Gloria Steinem’s eighth book is part feminist memoir, part autobiography of personal growth and change, part invocation to the adventure of living in the present, and part story book. Her style is relaxed and conversational but never random or sloppy. She presents four purposes of the book in the Introduction, but I found two recurring themes: the joy of serendipitous discovery while traveling to new places and the value of listening, the power of groups talking and listening, that she learned from the talking circles while in India.
The life on-the-road theme begins as she recalls that until she was ten years old her family spent most of each year travelling around the country as her father bought and sold antiques. Though she longed for a “real home” when she was a child, she is grateful for her father’s “faith in a friendly universe” and credits him with her tolerance for a life of relative insecurity.
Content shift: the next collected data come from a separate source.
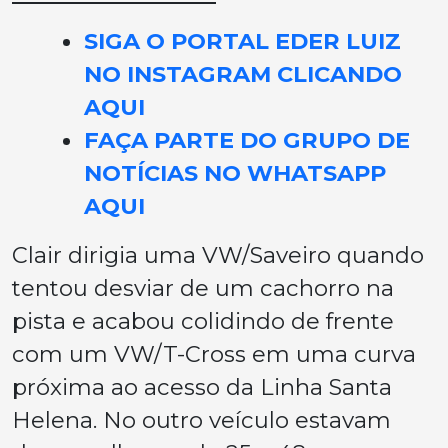
SIGA O PORTAL EDER LUIZ
NO INSTAGRAM CLICANDO
AQUI
FAÇA PARTE DO GRUPO DE
NOTÍCIAS NO WHATSAPP
AQUI
Clair dirigia uma VW/Saveiro quando
tentou desviar de um cachorro na
pista e acabou colidindo de frente
com um VW/T-Cross em uma curva
próxima ao acesso da Linha Santa
Helena. No outro veículo estavam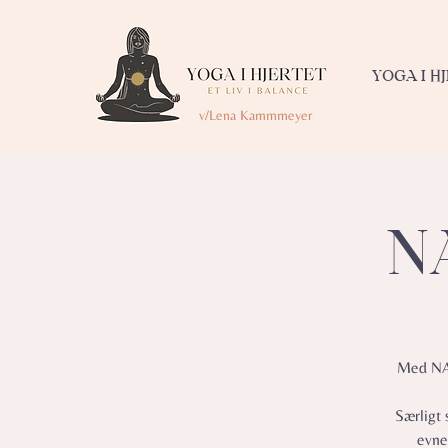
YOGA I H
v/Lena Kammmeyer
NA
Med NAD
Særligt 
evne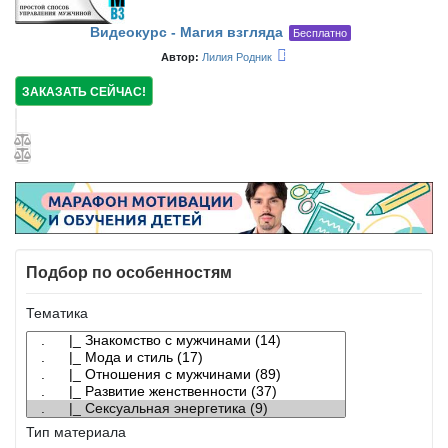
Видеокурс - Магия взгляда
Бесплатно
Автор:
Лилия Родник
ЗАКАЗАТЬ СЕЙЧАС!
Подбор по особенностям
Тематика
Тип материала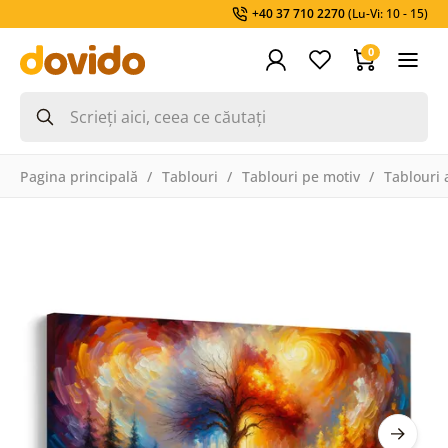
+40 37 710 2270
(Lu-Vi: 10 - 15)
0
Pagina principală
Tablouri
Tablouri pe motiv
Tablouri a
She writes with sadness about her lonely mother who worked as a journalist before she married. This migrant life ended when her parents divorced and she lived in Toledo with her clinically depressed mother. She went to Smith College on a scholarship—Government major, Phi Beta Kappa—and, then, spent two years in India on a fellowship. She studied at the University of Delhi and spent several months with a Gandhi-inspired group who walked from village to village after terrifying caste riots in east India. The walking group invited villagers to meet with them, and with each other, to share their grievances and to provide reassurance after the riots. She credits this experience with teaching her the value of listening and the amazing things that happen when people share with each other in groups.
She returned to the U.S. to work as a free-lance journalist and an avid participant in political campaigns, the first being the 1952 Adlai Stevenson campaign for president. She became aware of the women’s rights-women’s liberation movement in the 1960s. In 1971, after New York Magazine published her article “After Black Power, Women’s Liberation,” she began to receive invitations to speak about feminism. Terrified of public speaking, she enlisted the help of her friend Dorothy Pitman. As a bi-racial team, they spoke at community centers, in union halls, and school gyms. As Steinem gained skill and confidence, this duo was soon traveling to college campuses, to meetings of the National Welfare Rights Organization, to speak with United Farm Workers chapters, lesbian groups, and antiwar activists. Steinem saw her job as helping the audiences become “one big talking circle” — there was always discussion after she and Pitman made their presentations. Later, she would work and travel with the inimitable Florynce (Flo) Kennedy.
Most of the stories that Steinem shares are stories from the road as she became “a public speaker and a gatherer of groups” and one of the best-known feminists in the U.S. She refers to these campus speaking engagements as the “largest slice of my traveling pie.” One of her best stories is about the often-tense 1977 National Women’s Conference in Houston. This account features Bella Abzug, co-founder of Women Strike for Peace in 1961, three-term Congresswoman from New York, and tireless activist. Abzug, Congresswomen Shirley Chisholm and Patsy Mink asked Steinem to help them organize the National Women’s Political Caucus, which they did in 1971 with a diverse group of notable women. There are other stories from the feminist trenches, but this book is only part feminist memoir. There is a curious and very fun chapter titled “Surrealism in Everyday Life,” and there is a chapter about her time in “Indian Country” by which she means her relationships with Native Americans, including Wilma Mankiller, deputy chief of the Cherokee Nation. Speaking of “Indian Country,” I was troubled when she confidently asserted the popular, but erroneous, notion that that the U.S. Constitution was modeled on the Iroquois Confederacy.
Steinem shares these stories in the most-unassuming way as if you were a long-time friends visiting over a cup of coffee after having not seen each other for a while. She talks (writes) about covering Eugene McCarthy after Robert Kennedy’s assassination in 1968 and about the Clinton-Obama contest in 2008. My favorite chapter, “Why I Don’t Drive,” is an account of conversations she has had with taxi drivers. Oh, the stories!
But, of the lessons that she has learned and that she shares, my favorite is this: “One of the simplest paths to deep change is for the less powerful to speak as much as they listen, and for the more powerful to listen as much as they speak.”